The airborne encounter with journalists ranged over issues as varied as the Pope’s insistence on low-key security to his desire to slip out of the shackles of the Vatican to go for walks.
He arrived back in Rome on Monday after a triumphant week-long tour of Brazil which climaxed with a huge gathering on Rio de Janeiro’s famed Copacabana beach for a world Catholic youth festival, which organisers estimated to have attracted more than three million people.
Francis defended gays from discrimination but also referred to the Catholic church’s universal catechism, which says that while homosexual orientation is not sinful homosexual acts are.
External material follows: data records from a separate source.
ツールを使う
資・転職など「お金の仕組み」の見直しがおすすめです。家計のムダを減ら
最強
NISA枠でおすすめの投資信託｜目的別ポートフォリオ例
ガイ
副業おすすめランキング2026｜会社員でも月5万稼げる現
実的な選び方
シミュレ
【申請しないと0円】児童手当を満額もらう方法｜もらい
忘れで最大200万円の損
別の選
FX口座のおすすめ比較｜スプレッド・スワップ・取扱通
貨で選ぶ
“If a person is gay and seeks God and has good will, who am I to judge him?” the Pope said.
“The catechism of the Catholic church explains this very well. It says they should not be marginalised because of this (orientation) but that they must be integrated into society,” he said, speaking in Italian.
“The problem is not having this orientation. We must be brothers. The problem is lobbying by this orientation, or lobbies of greedy people, political lobbies, Masonic lobbies, so many lobbies. This is the worse problem,” he said.
Francis was answering a question about reports of a “gay lobby” in the Vatican, after it suffered a string of scandals over pedophile priests and corruption in the administration of the Holy See.
“You see a lot written about the gay lobby. I still have not seen anyone in the Vatican with an identity card saying they are gay,” he joked.
Addressing the issue of women priests, the Pope said, “The church has spoken and says ‘no’ … that door is closed.” It was the first time he had spoken in public on the subject.
“We cannot limit the role of women in the church to altar girls or the president of a charity, there must be more …,” he said in answer to a question.
The church teaches that it cannot ordain women because Jesus willingly chose only men as his apostles. Advocates of a female priesthood say he was acting according to the customs of his times.
Many in the church, even those who oppose a female priesthood, say women should be given leadership roles in the church and the Vatican administration.